Bei den beiden Domains handelt es sich um sogenannte IDN (internationalisierte Domainnamen), für die im Gegensatz zu den üblichen Domainnamen neben Zahlen und Zeichen aus dem lateinischen Alphabet auch internationale Zeichen erlaubt sind. In diesem Fall wurde das „i“ aus dem Namen „Lidl“ durch ein i mit einem Gravis bzw. Akut ersetzt. Diese Buchstaben kommen im Altnordischen, Isländischen, Färöischen oder Tschechischen bzw. Schottisch-Gälischen vor. Beide Domains wurden im April 2018 registriert, nämlich am 18.4 bzw. 17.4 und werden nach Bekanntgabe der Beschwerde nicht in Verbindung mit einer aktiven Webseite genutzt und als Fehlerseite aufgelöst. Der Domainbesitzer ist in beiden Fällen identisch und eine Privatperson aus Rumänien.
Die Beschwerdeführerin ist ein Lebensmitteldiscounter aus Deutschland, der mittlerweile in 28 Ländern mit über 10.000 Läden in Europa und den USA vertreten ist.
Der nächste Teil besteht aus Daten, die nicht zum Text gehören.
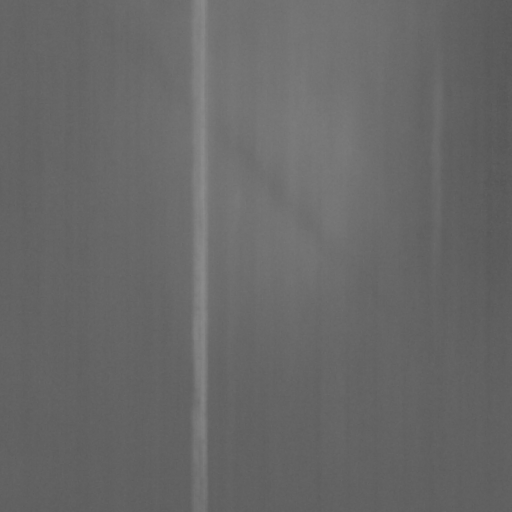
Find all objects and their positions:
crop: (256, 256)
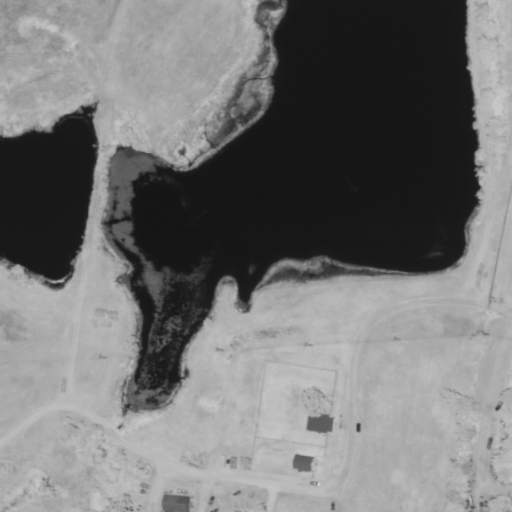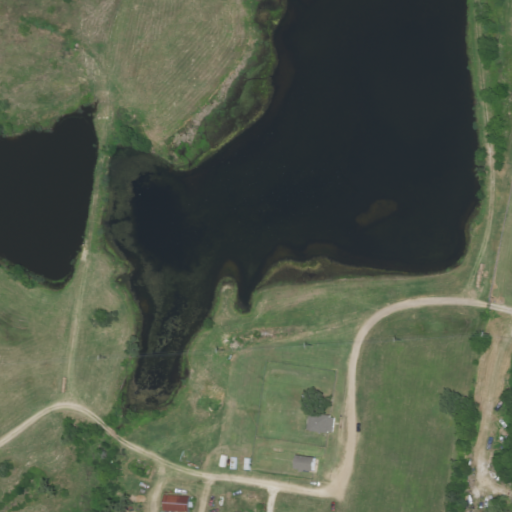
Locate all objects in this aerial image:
road: (498, 309)
building: (321, 424)
building: (309, 464)
road: (295, 487)
road: (268, 498)
building: (179, 503)
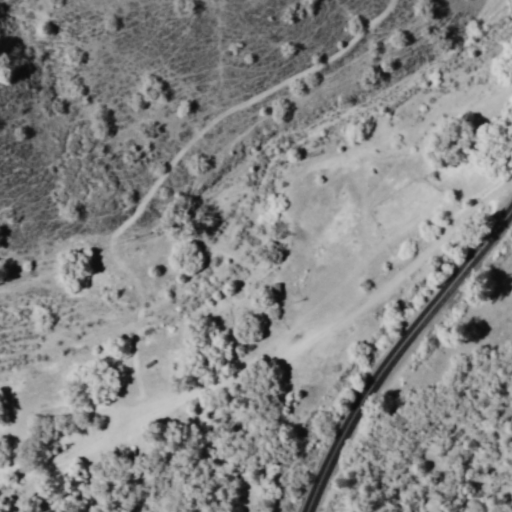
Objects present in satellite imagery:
building: (277, 288)
road: (394, 353)
road: (273, 372)
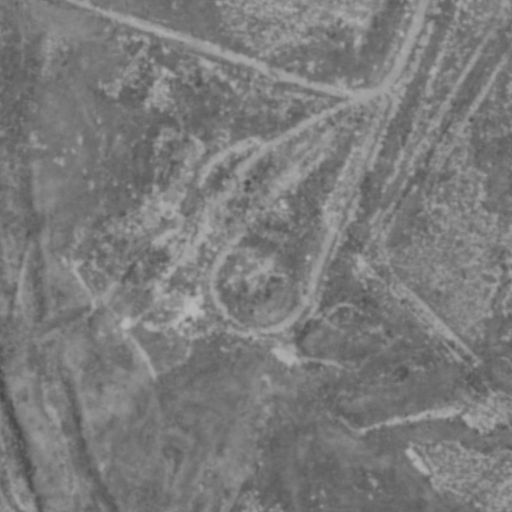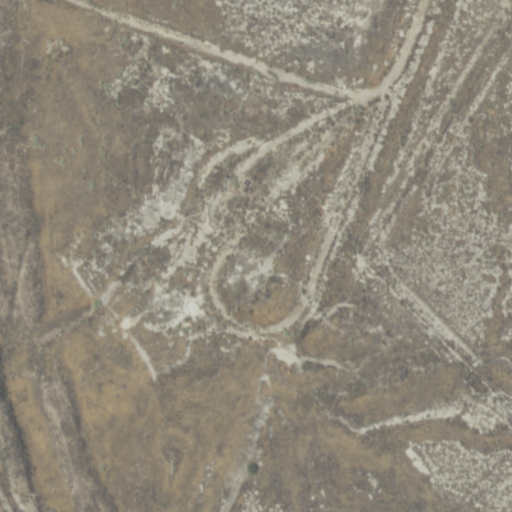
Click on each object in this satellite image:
road: (419, 34)
road: (319, 239)
road: (11, 418)
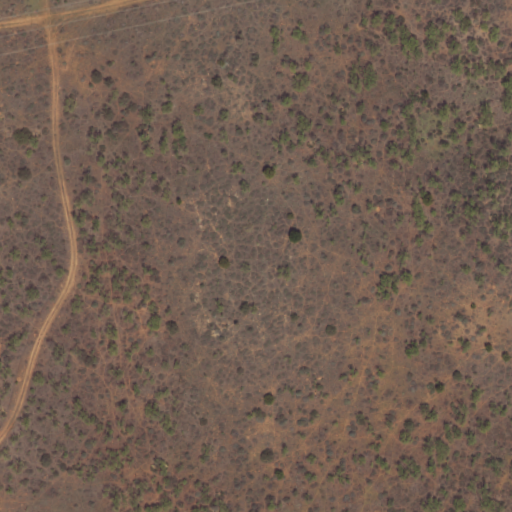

Sie ist Besitzerin verschiedener Markenrechte „Lidl“ in Deutschland und Europa und hat in ihrem Portfolio Domains mit unterschiedlichen Länderendungen wie beispielsweise lidl.de, lidl.com oder lidl.es und viele weitere.
Vor Einreichen der Beschwerde wurden die strittigen Domainnamen genutzt, um die Besucher auf andere Webseiten wie Datingportale, betrügerische Verlosungen für Mobiltelefone oder Gutscheine umzuleiten.
Die Beschwerdeführerin gibt an, dass die strittigen Domainnamen identisch bzw. täuschend ähnlich zu ihren registrierten Marken sind, dass der Beschwerdegegner keiner Rechte bzw. berechtigtes Interesse zur Nutzung dieser Domainnamen hat und dass die Domainnamen böswillig verwendet werden.
Der Beschwerdegegner hat sich auf die Anfrage von Seiten der WIPO nicht zurückgemeldet und keine Stellung bezogen. Damit vergibt er die Chance nachzuweisen, dass er berechtigtes Interesse an den Domainnamen hat. Die WIPO kann dies nur als sogenannten Anscheinsbeweis für das Fehlen von Rechten bzw. berechtigtem Interesse bewerten. Schließlich bewertet die WIPO die Beschwerde zugunsten des Beschwerdeführers und entschiedet, dass die beiden strittigen Domainnamen an den Beschwerdeführer transferiert werden sollen. Die vollständige Entscheidung zur Beschwerde (DEU2018-0011) kann auf der Webseite der WIPO nachgelesen werden.
Eine Prüfung am 23.07.2018 ergab, dass die beiden Domains noch nicht transferiert wurden. Allerdings befinden sie sich zumindest schon mal in einem Status von Seiten der Registry, der auf eine juristische Überprüfung hindeutet und daher keine aktive Nutzung oder einen Transfer an einen Unbeteiligten erlaubt.
Um zukünftig zu vermeiden, dass diese Domains von anderen Personen fremdregistriert werden, ist der Transfer in das Domainportfolio von Lidl notwendig. Die Kosten einer frühzeitig durch Lidl durchgeführten Registrierung wären deutlich geringer ausgefallen als die für das Beschwerdeverfahren. Allerdings müssen für eine realistische Abschätzung die Registrierungs- und Verlängerungsgebühren entsprechend vieler Domains mit unterschiedlicher Schreibweise gegenübergestellt werden. Wir empfehlen daher jedem Unternehmen eine klar definierte Domain-Policy und eine jährlich wiederkehrende Überprüfung des Domainportfolios, um solche Streitigkeiten zu vermeiden.